On a seperate topic and question: please answer first with priority.

If one was to buy gold/silver and after some time the market balances, what do you do with these "investments"? Sell them at a potential loss or ? I guesss the idea is you can't get "rich" off of holding silver/gold, but securing the value of your currrent assets.

----------


## psalm82x3

during the great depression the US was on a gold standard....

As good a question would be...during Weimer Germany's hyperinflation what was a good investment.


Our current situation is neither the same as the Great Depression or the Weimer inflation...but...precious metals...think about it.

----------


## ItsTime

this is a very good question

----------


## walt

Congrats Lord Xar!!! 

You've just accomplished the impossible, you've asked a question on this board that can not have Internet as part of the answer!!!

I never thought anyone would ever do it! Major props.

----------


## thomaspaine23

Xar,

First off FDR seized all private gold in the US. I'm sure they will try to repeat this once foreign investors stop buying T-Bills. 

Second, even if they stave this off (which I doubt they can at this point) We will have the 60 Trillion in unfunded Social security/medicare payments soon.

Here are my thoughts:

If we have hyperinflation there will be a short period (probably a couple weeks) where gold/silver are still private, and have dramatically increased in value vs the dollar. 

If this happens I may try and use some to pay off all my FRN debt. The window will
will be short and timing it will be the trick. 

The other option would be to hold it long term assuming the Gov will default and people stop taking FRNs. This would involve making it "disappear". Do not trust 
safety deposit boxes etc. They will be raided IMO.

----------


## lynnf

> I can't seem to locate this.
> 
> During the great depression, many actually became very wealthy, what sort of businessess seemed to flourish or "bounce back" during the depression and the years that followed? For instance,wamu stock plummeted and that company was just bought by Morgan -- so, buying that stock now and waiting for the long term might be a good idea? (as an example)
> 
> On a seperate topic and question: please answer first with priority.
> 
> If one was to buy gold/silver and after some time the market balances, what do you do with these "investments"? Sell them at a potential loss or ? I guesss the idea is you can't get "rich" off of holding silver/gold, but securing the value of your currrent assets.
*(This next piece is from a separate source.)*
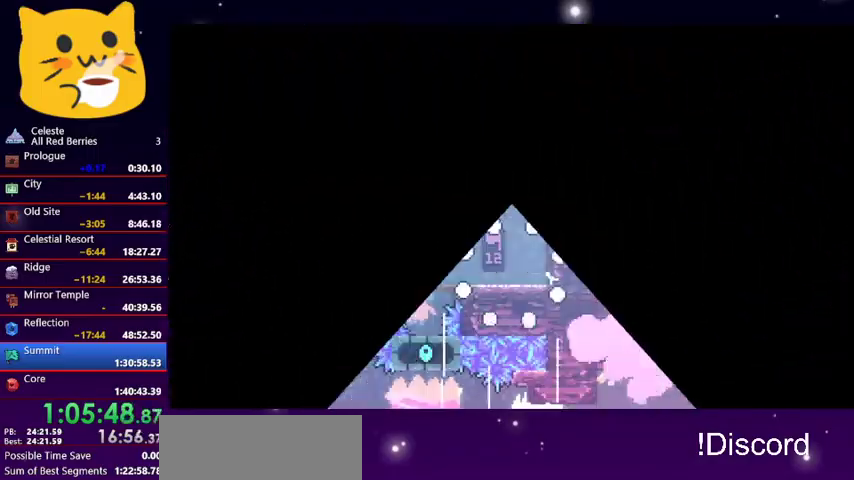
{"keys": [], "events": []}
gold probably wasn't that good of an investment back then because it was confiscated by the government (for those that owned up to owning some):

"The very next day, acting under the authority of the Emergency Banking Relief Act, President Roosevelt issued Executive Order No. 6073. In addition to authorizing the Secretary of the Treasury to decide which of the nations' banks could open, the Order prohibited owners of gold from exporting or otherwise removing it from the United States. Shortly thereafter, also under the authority of the Emergency Banking Relief Act, the President issued Executive Order No. 6102, which provided that all privately owned gold in the United States was to be confiscated by the government. As compensation, the owners would receive paper money."
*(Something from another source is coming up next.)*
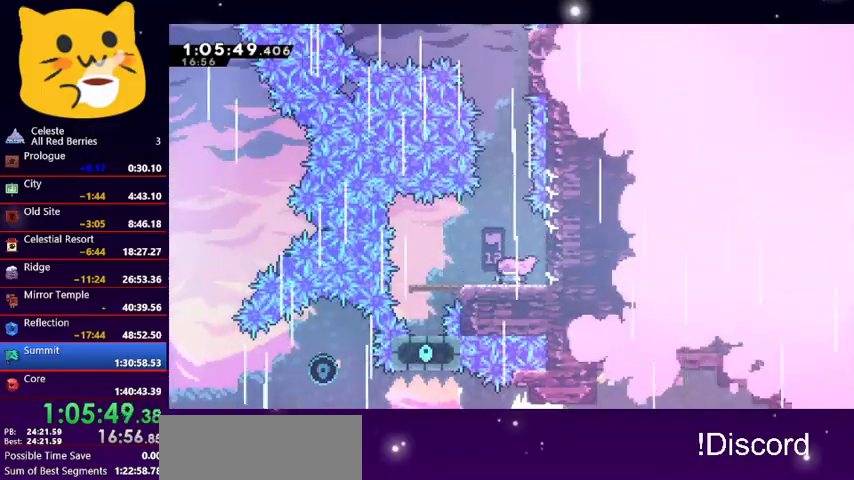
{"keys": ["grab", "up"], "events": [[33, "jump1", "down"], [67, "up", "down"], [300, "dash", "down"], [300, "jump1", "up"], [500, "dash", "up"], [500, "grab", "down"]]}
http://www.blanchardonline.com/beru/...ation_1933.php

lynn

----------


## Jeremy

My great grandfather and grandfather made grave stones and their business was doing quite well (pretty obvious why).  I've seen the old accounting books... crazy handwriting!

----------


## MsDoodahs

http://www.usagold.com/germannightmare.html

This is an excerpt from the above linked article on this topic that I have shared with family members and friends during this past week.  The piece is about the German hyperinflation:

"How Investments Fared

At the start it is important to understand how hard it was to obtain real income during the inflation. Professionals, skilled workers and others used to enjoying good income found their real salaries disastrously cut. Those who depended on savings, pensions or investment income for a living faced a terrible situation.

Interest from bonds or savings deposits soon depreciated to where they had no real value. Stocks paid meager dividends or none at all; corporate managements needed the money for working capital, or used it for capital building and speculation. Owners of rental property fared no better; the government froze rents, which soon meant that tenants were occupying premises virtually rent-free. Dipping into capital led to big losses, since cash, bonds and even stocks quickly shrunk drastically in value. The urgent need for income had important effects on the true prices of various types of property and investments.

Cash: Money held in cash lost value rapidly and soon became completely worthless. Of all investment forms, this was the most disastrous.

Bank Deposits: In theory, bank deposits became as worthless as cash. However, after the stabilization the government decreed partial reimbursement, and sums in the range of 15-30% of the original deposit value were repaid. Naturally, however, the great majority of depositors withdrew their funds at some time during the inflation, after much of the value had been lost, and exchanged them for goods. Few Germans held money in deposits through the entire period.

Bonds, Mortgages: As usual in an inflation, bonds and mortgages fell in value even faster than cash. After the stabilization, some restitution was provided by law. Holders of government bonds were reimbursed to the extent of 2.5% of the original bond values. Mortgage holders also received some repayment, while a 1925 law provided for 15-25% reimbursement of corporate bondholders, though the payment was delayed for some years. Here again, few investors held bonds or mortgages throughout the entire period; most holders got rid of them for whatever pittance they would bring during the inflation.

Real Estate: Farmers and holders of urban property seemed to benefit if their property was mortgaged; the inflation soon wiped out the mortgage debt. However, they received no income, as noted above, since rents were frozen. After the stabilization, heavy new taxes and the urgent need for cash forced most holders to remortgage their property, often more heavily than originally, so that their gains were illusory. Still, those who held real estate throughout managed to save the capital thus invested. However, those who sold during the inflation (often through desperate need for cash) fared poorly. Because it brought no income, real estate sold at extremely low real price levels during inflation.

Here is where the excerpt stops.